Every ferryman has to start
somewhere. In the dog days
of August, young Charon
gets his chance: after six years
of packing the truck, they let him
drive it, before dawn, across the desert
to meet Gilgamesh and Enkidu.
Older, wiser in tomfoolery,
the two fast friends watch
that eager pup injure his paw
and bleed himself off the job,
leaving them free to unload
the way they wanted.
King G, tall, blond, and lean,
sings the furniture’s praises
to the lady of the house,
while Enki, a swarthy
stevedore, recites the litany
of local threats: fire ants,
scorpions, snakes, and worse,
the killer who descends
through the cooler duct
straight into the living room.
He grins with his parting shot—
You’ll have to deal with them
whether you like it or not.

PHOTO: “Sunset, Hidden Valley” (Joshua Tree National Park, California) by Peter Tellone. Prints available at fineartamerica.com.

NOTE FROM THE AUTHOR: In 2008, my husband Bill Dahl and I moved from the California coast to the tiny Mojave Desert town of Joshua Tree—in August, the hottest month of the year. One young man drove the moving van all night from the coast to our new home. Two movers from San Bernardino joined him on site to unload. As the poem relates, the young man injured himself and the two San Bernardino men completed the job. One man in particular hated the desert and made sure to tell us why. As for us, our love for the desert—the climate, the wildlife, the wide open spaces, and the peace and quiet—continues unabated.

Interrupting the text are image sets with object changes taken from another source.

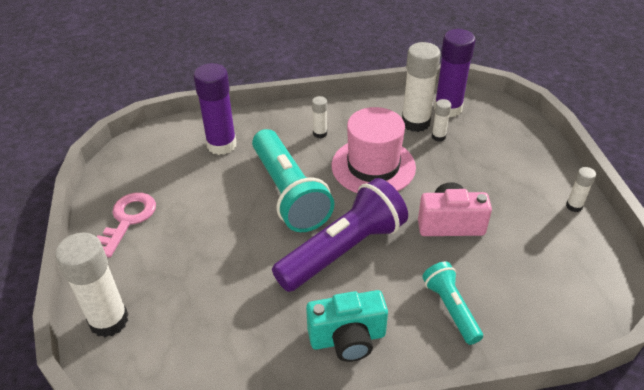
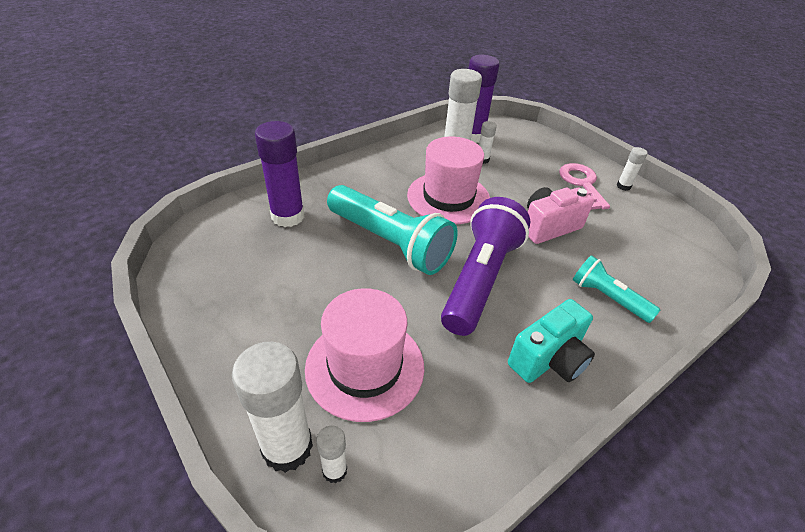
camera: 30 degrees left, 0 degrees up
(127, 220) = (232, 324): pink key -> pink key (581, 184)
(197, 287) = (365, 367): none -> pink hat
(320, 133) = (379, 182): white glue stick -> white glue stick (334, 470)

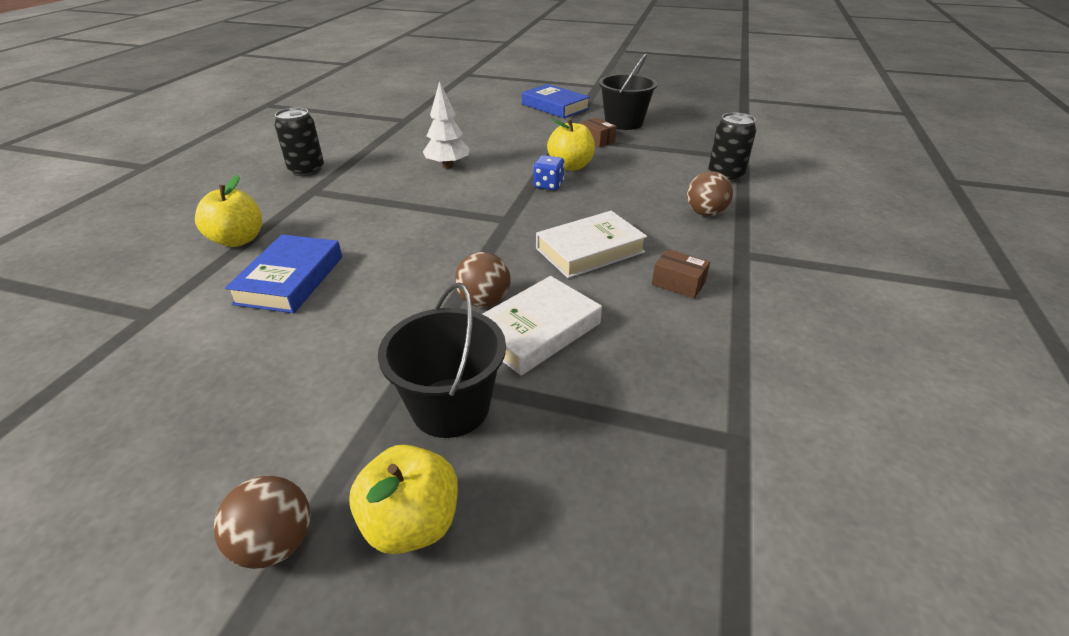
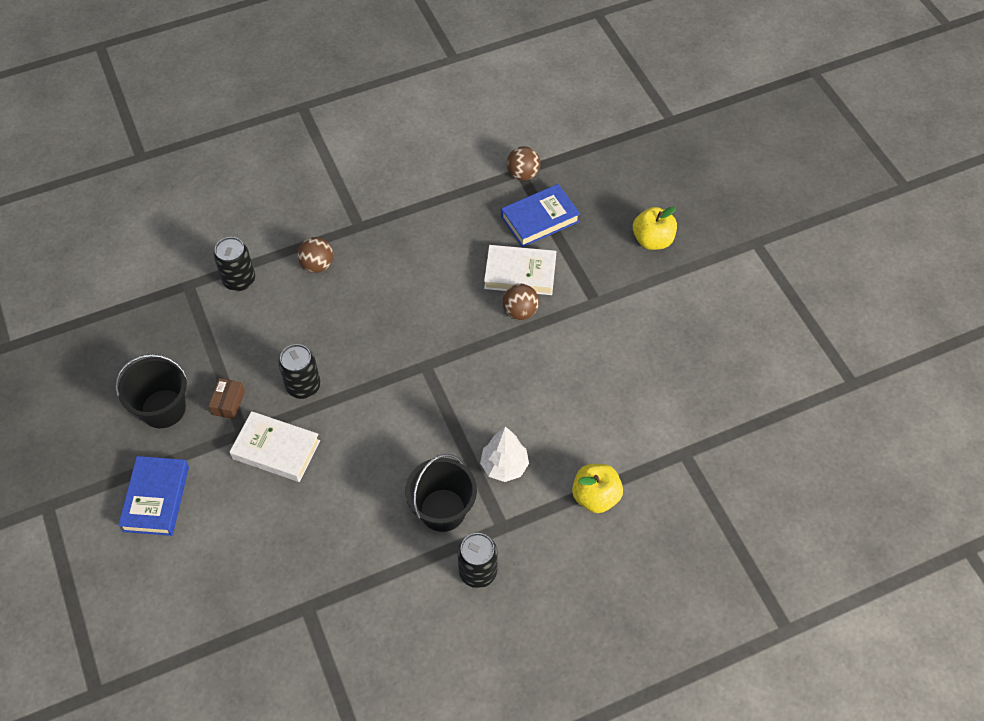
camera: 130 degrees left, 20 degrees up
(276, 544) = (698, 270): brown ball -> brown ball (523, 174)
(290, 280) = (595, 419): blue book -> blue book (539, 219)
(448, 166) = (378, 472): white tree -> white tree (504, 466)
(450, 407) = (597, 269): black bucket -> black bucket (443, 510)
(548, 185) = (352, 378): blue dice -> none
(570, 166) = (303, 386): yellow apple -> black can
(590, 250) = (423, 298): white book -> white book (276, 450)
(678, 283) = (420, 240): brown box -> none

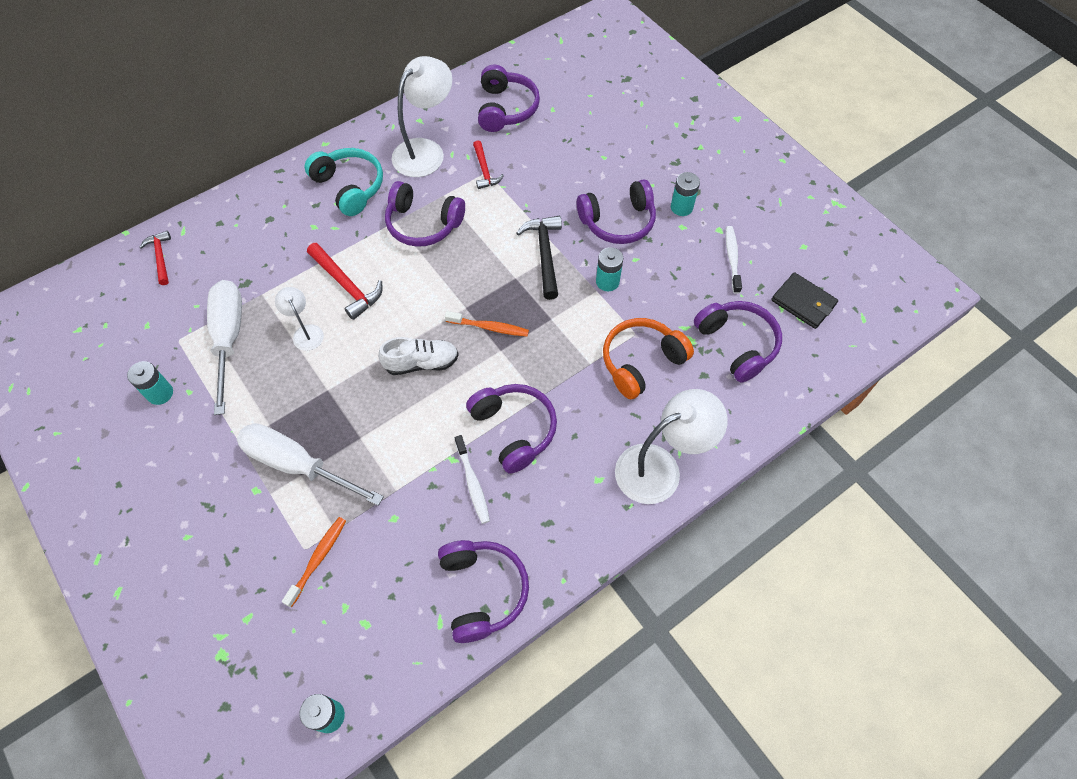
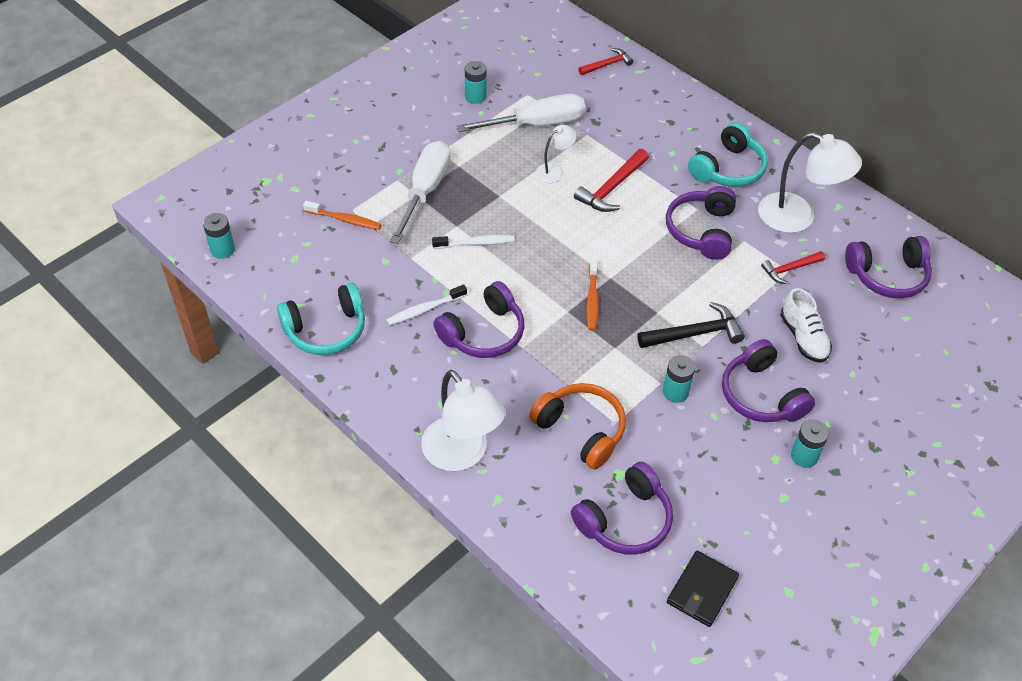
camera: 80 degrees right, 10 degrees down
(421, 363) = (540, 255): white shoe -> white shoe (803, 338)
(482, 591) = (326, 330): purple headphones -> turquoise headphones
(732, 258) = (744, 512): white toothbrush -> white toothbrush (476, 243)

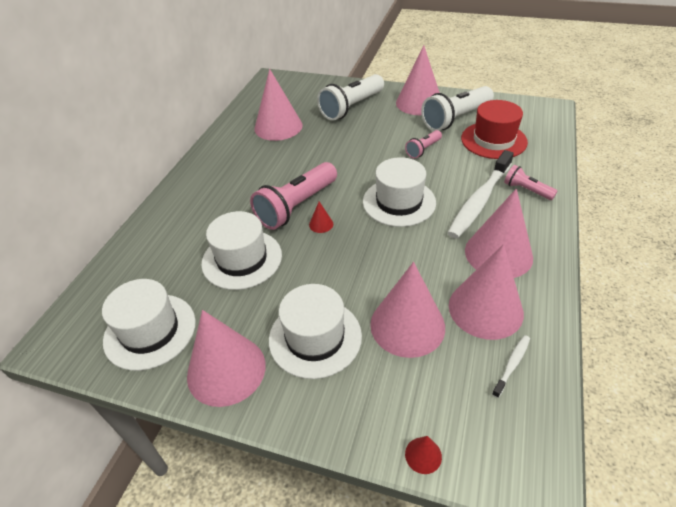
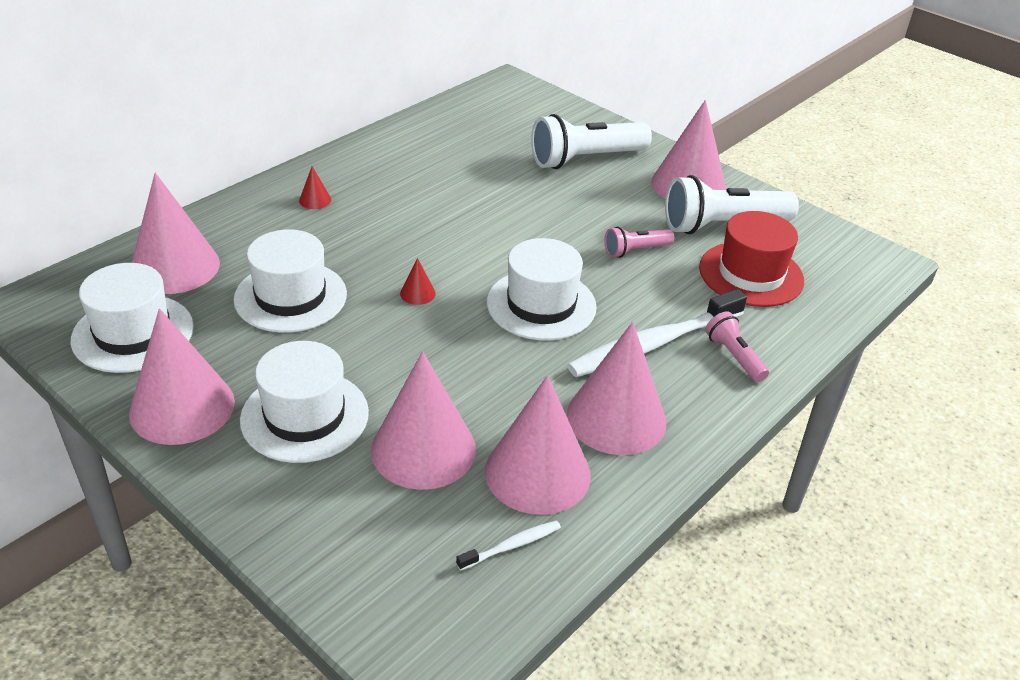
camera: 20 degrees right, 5 degrees down
(278, 127) = (464, 151): pink cone -> pink cone (175, 266)
(296, 206) = (405, 260): pink flashlight -> none
(423, 455) = (323, 585): red cone -> red cone (315, 200)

ABOUT THE AUTHOR:  Cynthia Anderson lives in the Mojave Desert near Joshua Tree National Park. Her poems have appeared in journals such as Askew, Dark Matter, Apercus Quarterly, Whale Road, Knot Magazine, and Origami Poems Project. She is the author of five collections—In the Mojave, Desert Dweller, Mythic Rockscapes, and Shared Visions I and II. She frequently collaborates with her husband, photographer Bill Dahl. Cynthia co-edited the anthology A Bird Black As the Sun: California Poets on Crows & Ravens.

june
Tides
by Bokyung June

Let me find love
like the
ocean.
Foam laced waves
folding gently
envelope me into
a silk embrace.

Love, be the waves
and I the shore
return to me, always.

At night the
tide stronger
forcing me to hold on
stronger

onto love
like the
ocean.

AUTHOR’S PHOTO CAPTION: The first time I felt beautiful walking on the beach. (June 3, 2014 at Hermosa Beach, California.)

NOTE FROM THE AUTHOR: My creative process first starts with clearing my mind and noting the things that happened that day. Bad things, good things — then I minimize them into a single word and try to write a poem off that singular word. Sometimes nothing comes of it, but sometimes it just flows. Either way I always feel glad I picked up that pen.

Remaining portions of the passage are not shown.